My pulse hammered, hot with fear and fury. They thought they could own me, that I’d fold at the first sign of weakness. They had no idea who they were dealing with now.
As I sat alone in my field office—a battered prefab trailer rattling in the chill northern wind—I stared at the official seal stamped on that letter. The heater coughed in the corner, barely keeping the frost off the windows. My breath fogged as I read, every exhale a silent curse. Outside, I could hear the distant whine of Humvees returning from patrol, the low murmur of soldiers around a propane heater, and the faint call of an early morning crow. I gripped the letter tighter, feeling the paper crumple between my fingers. This was personal. This was war.
If life really followed the script, I’d be packing for a court-martial and a slow walk to the gallows. But this wasn’t fiction anymore.
Only then could the melodramatic, heart-wrenching love story really begin.
But the man in this uniform isn’t the same one Carter thinks he’s got on a string. I’m not here to play by their rules.

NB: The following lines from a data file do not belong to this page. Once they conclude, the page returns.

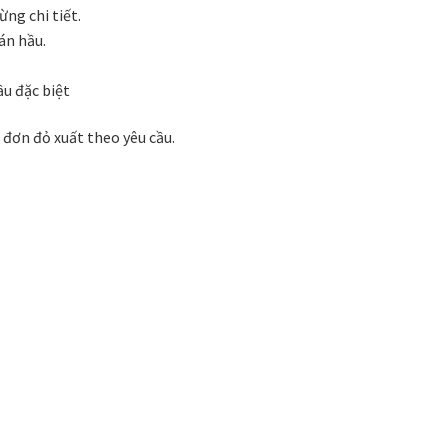
 phong cách thiết kế
Tranh treo phòng khách
ng chi tiết.
án hầu.
Nhận
VIDEO
Xưởng in tranh
Xưởng template
ầu đặc biệt
đơn đỏ xuất theo yêu cầu.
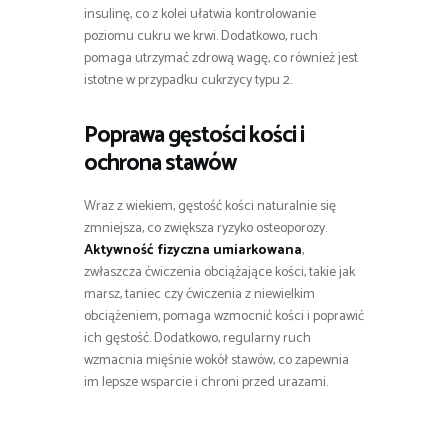
insulinę, co z kolei ułatwia kontrolowanie
poziomu cukru we krwi. Dodatkowo, ruch
pomaga utrzymać zdrową wagę, co również jest
istotne w przypadku cukrzycy typu 2.
Poprawa gęstości kości i
ochrona stawów
Wraz z wiekiem, gęstość kości naturalnie się
zmniejsza, co zwiększa ryzyko osteoporozy.
Aktywność fizyczna umiarkowana
,
zwłaszcza ćwiczenia obciążające kości, takie jak
marsz, taniec czy ćwiczenia z niewielkim
obciążeniem, pomaga wzmocnić kości i poprawić
ich gęstość. Dodatkowo, regularny ruch
wzmacnia mięśnie wokół stawów, co zapewnia
im lepsze wsparcie i chroni przed urazami.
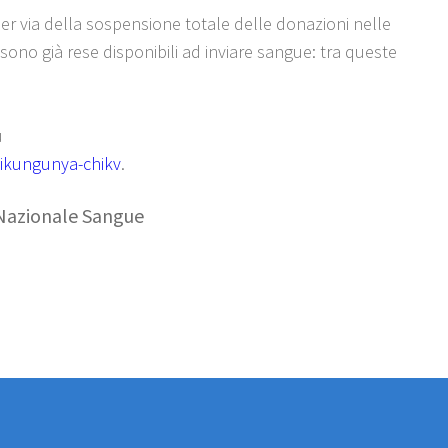
per via della sospensione totale delle donazioni nelle
 sono già rese disponibili ad inviare sangue: tra queste
u
hikungunya-chikv
.
Nazionale Sangue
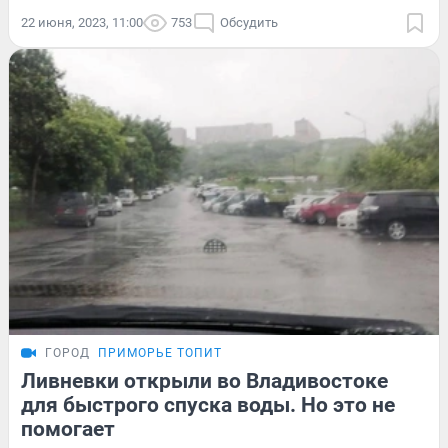
22 июня, 2023, 11:00
753
Обсудить
ГОРОД
ПРИМОРЬЕ ТОПИТ
Ливневки открыли во Владивостоке
для быстрого спуска воды. Но это не
помогает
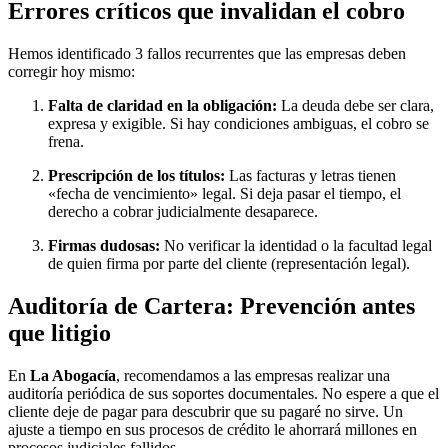
Errores críticos que invalidan el cobro
Hemos identificado 3 fallos recurrentes que las empresas deben
corregir hoy mismo:
Falta de claridad en la obligación:
La deuda debe ser clara,
expresa y exigible. Si hay condiciones ambiguas, el cobro se
frena.
Prescripción de los títulos:
Las facturas y letras tienen
«fecha de vencimiento» legal. Si deja pasar el tiempo, el
derecho a cobrar judicialmente desaparece.
Firmas dudosas:
No verificar la identidad o la facultad legal
de quien firma por parte del cliente (representación legal).
Auditoría de Cartera: Prevención antes
que litigio
En
La Abogacía
, recomendamos a las empresas realizar una
auditoría periódica de sus soportes documentales. No espere a que el
cliente deje de pagar para descubrir que su pagaré no sirve. Un
ajuste a tiempo en sus procesos de crédito le ahorrará millones en
procesos judiciales fallidos.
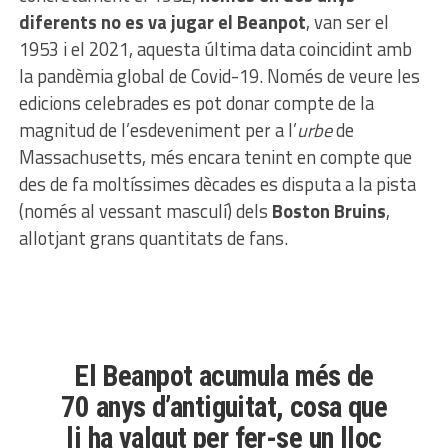
diferents no es va jugar el Beanpot
, van ser el
1953 i el 2021, aquesta última data coincidint amb
la pandèmia global de Covid-19. Només de veure les
edicions celebrades es pot donar compte de la
magnitud de l’esdeveniment per a l’
urbe
de
Massachusetts, més encara tenint en compte que
des de fa moltíssimes dècades es disputa a la pista
(només al vessant masculí) dels
Boston Bruins
,
allotjant grans quantitats de fans.
El Beanpot acumula més de
70 anys d’antiguitat, cosa que
li ha valgut per fer-se un lloc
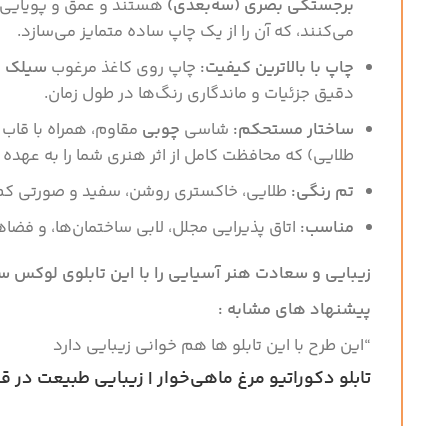
برجستگی بصری (سه‌بعدی)
هستند و عمق و پویایی وا
می‌کنند، که آن را از یک چاپ ساده متمایز می‌سازد.
چاپ با بالاترین کیفیت:
چاپ روی کاغذ مرغوب
سیلک 
Instagram
دقیق جزئیات و ماندگاری رنگ‌ها در طول زمان.
ساختار مستحکم:
شاسی
چوبی
مقاوم، همراه با قاب
طلایی) که محافظت کامل از اثر هنری شما را به عهده د
تم رنگی:
طلایی، خاکستری روشن، سفید و صورتی کم‌
مناسب:
اتاق پذیرایی مجلل، لابی ساختمان‌ها، و فضاه
زیبایی و سعادت هنر آسیایی را با این تابلوی لوکس سه
پیشنهاد های مشابه :
“این طرح با این تابلو ها هم خوانی زیبایی دارد
تابلو دکوراتیو مرغ ماهی‌خوار | زیبایی طبیعت در ق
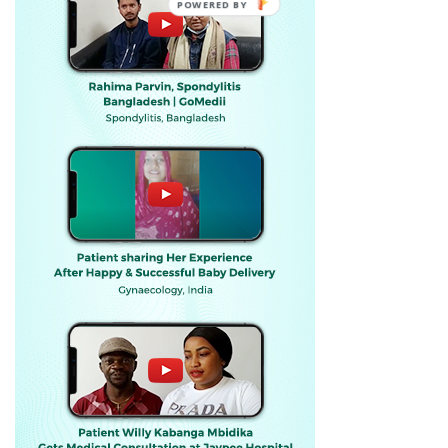
POWERED BY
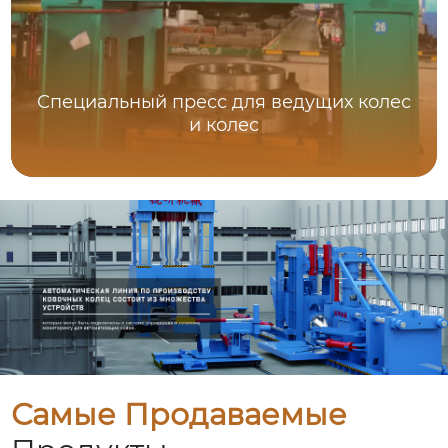
Специальный пресс для ведущих колес
и колес
Самые Продаваемые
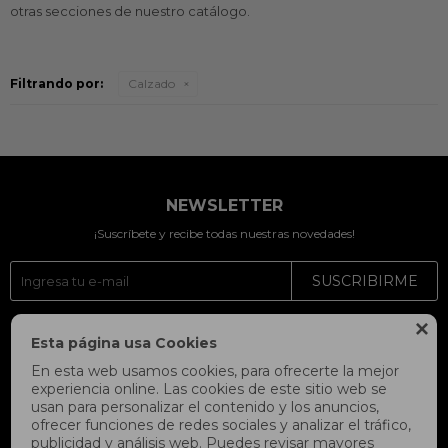
otras secciones de nuestro catálogo.
Filtrando por:
Calzado
NEWSLETTER
¡Suscríbete y recibe todas nuestras novedades!
SUSCRIBIRME




Esta página usa Cookies
En esta web usamos cookies, para ofrecerte la mejor
experiencia online. Las cookies de este sitio web se
usan para personalizar el contenido y los anuncios,
ofrecer funciones de redes sociales y analizar el tráfico,
publicidad y análisis web. Puedes revisar mayores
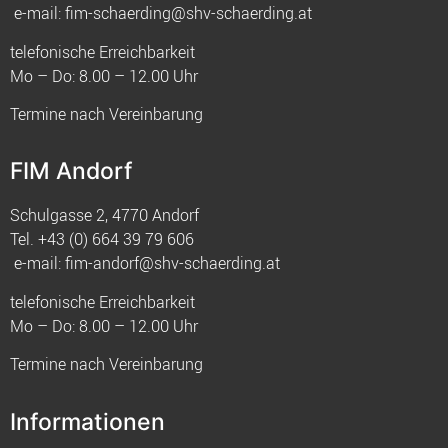
e-mail:
fim-schaerding@shv-schaerding.at
telefonische Erreichbarkeit
Mo – Do: 8.00 – 12.00 Uhr
Termine nach Vereinbarung
FIM Andorf
Schulgasse 2, 4770 Andorf
Tel.
+43 (0) 664 39 79 606
e-mail:
fim-andorf@shv-schaerding.at
telefonische Erreichbarkeit
Mo – Do: 8.00 – 12.00 Uhr
Termine nach Vereinbarung
Informationen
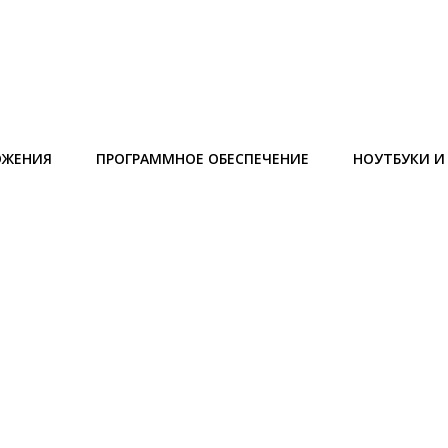
ОЖЕНИЯ
ПРОГРАММНОЕ ОБЕСПЕЧЕНИЕ
НОУТБУКИ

Before all this, I would’ve been dragged back to D.C. and made to kneel. Now? I’d rather burn the whole story down than let them write my ending.
I scoffed and tore the presidential order to shreds.
The sound of ripping paper was sharp, satisfying—one of those rare moments where anger feels righteous. I tossed the shredded letter into a battered metal trash can, the kind you’d find in a high school janitor’s closet, and watched the pieces flutter down like snowflakes. My heart hammered with rebellion. This was my story now, and no one—not Carter, not fate, not even the author—was going to script my ending.
"The President really doesn’t get it. He knows full well that Lillian is the woman I love, and he still dares to bring her into the West Wing."
I spat the words, pacing the creaking linoleum floor. Behind me, a faded Stars and Stripes drooped from the wall, stained by years of dust and war smoke. The bitterness on my tongue was familiar—the taste of betrayal, as American as apple pie and broken promises.
"Some snake in D.C. is whispering in the president’s ear. Fine. Get the men ready. Tanks, boots, the works—we’re cleaning house."
I slammed my fist down on the folding table, rattling a half-empty mug of stale gas station coffee. The men outside fell silent, heads snapping toward the tent. There was no going back now. It was time to bring the fight home.